For infrastructure development in the energy sector, the year 2017 has seen the construction of the multinational power project called the Zambia-Tanzania-Kenya (ZTK) power interconnector.
Ministry of Energy Office for Promoting Private Power Investment manager Clement Sasa said the project on the Zambian side has made tremendous progress.
He notes that the project on the Zambian side has a funding gap of US$200 million to complete its portion.
The ZTK interconnector is a high voltage power transmission line connecting Zambia, Tanzania and Kenya. The project is a Common Market for Eastern and Southern Africa (COMESA), Southern African Development Community (SADC) and East African Community (EAC) Tripartite Priority project as well as a New Partnership for Africa’s Development (NEPAD) programme under the Programme for Infrastructure Development in Africa (PIDA) and the Africa Power Vision which have been endorsed by the African Union Heads of State and Government Assembly.
Another hydropower project worthy noting in 2017 was the launch of the US$4 billion Batoka Gorge Hydro-Electric Scheme implementation process with a call to the media to help market the project to potential financiers locally and abroad.
Batoka Gorge Hydro – electricity Power Station project will be financed by both the Zambian Government and Zimbabwe.
Zambezi River Authority chief executive officer Munyaradzi Munondawafa said the project is in response to this energy crisis in the SADC region, the Governments of Zambia and Zimbabwe have embarked on the bi-lateral Batoka Gorge Hydro-Electric Scheme 54km downstream of the Victoria Falls.
The project is expected to produce 2,400 Megawatts of electricity at an estimated cost of US$4 billion.
On hospitals 2017 has seen improvement in the infrastructure in various health facilities countrywide.

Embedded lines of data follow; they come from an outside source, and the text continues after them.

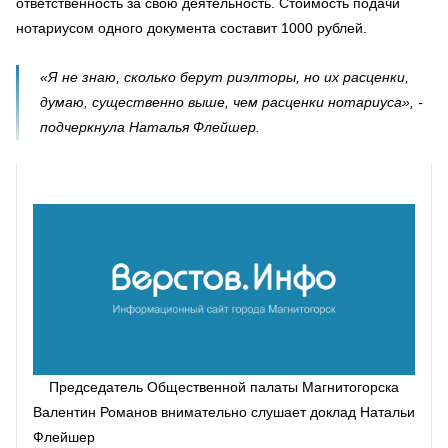
ответственность за свою деятельность. Стоимость подачи
нотариусом одного документа составит 1000 рублей.
«Я не знаю, сколько берут риэлторы, но их расценки,
думаю, существенно выше, чем расценки нотариуса», -
подчеркнула Наталья Флейшер.
Председатель Общественной палаты Магнитогорска
Валентин Романов внимательно слушает доклад Натальи
Флейшер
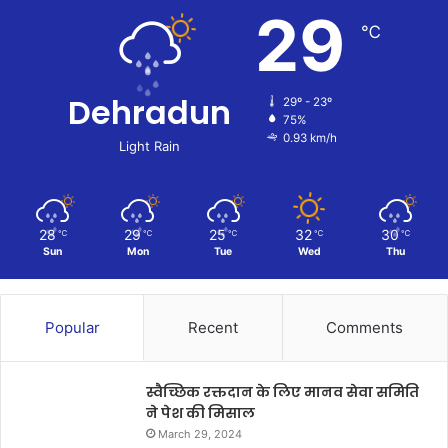
29
℃
Dehradun
29º - 23º
75%
0.93 km/h
Light Rain
28
29
25
32
30
℃
℃
℃
℃
℃
Sun
Mon
Tue
Wed
Thu
Popular
Recent
Comments
स्वैच्छिक रक्तदान के लिए मानव सेवा समिति
ने पेश की मिसाल
March 29, 2024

Besides several other clinics and health centres that have been constructed, the mother of them all is the upgrade of Levy Mwanawasa Hospital into Levy Teaching Hospital (LTH) at a cost of US$48 million.
The upgraded facility once complete is scheduled to accommodate 3, 000 students.

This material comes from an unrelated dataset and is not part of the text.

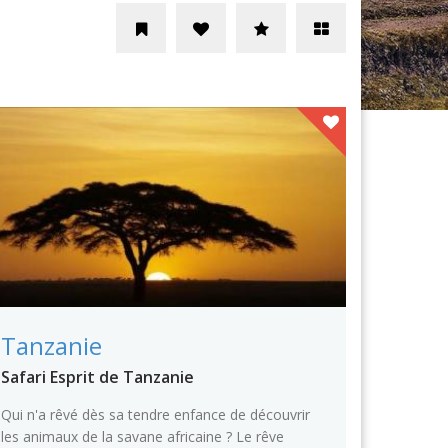
Tanzanie
Safari Esprit de Tanzanie
Qui n'a rêvé dès sa tendre enfance de découvrir
les animaux de la savane africaine ? Le rêve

“Government has an on-going robust programme of constructing health facilities across the country in line with the vision of providing equitable access to cost effective, quality health care services as close to the family as possible,” President Lungu said in a speech read for him by Vice- President Inonge Wina at the ground-breaking ceremony of the expansion of phase two of the Levy Mwanawasa University Teaching Hospital.
On schools, 2017 has seen Government construct 115 new secondary schools and 220 primary schools are being upgraded.
Minister of General education Dennis Wanchinga says a good infrastructure is vital to a quality education for all.
“In all sectors, infrastructure is an essential driver of competitiveness which is critical for ensuring the effective functioning of any economy. That’s why even in the education sector, infrastructure development is priority,” Dr Wanchinga says.
In 2017, the country has seen basic reliable infrastructure coming up in terms of airports, road networks, energy generation and transmission installations and telecommunication infrastructure.
Clearly, investing in infrastructure really pays off. Because a good and quality infrastructure does not only attract investors, it also positively contribute to economic growth.
Experts say increased public infrastructure investment can have powerful effects on the macro-economy.
Better infrastructure raises output in the short term by boosting demand and in the long term by raising the economy’s productive capacity.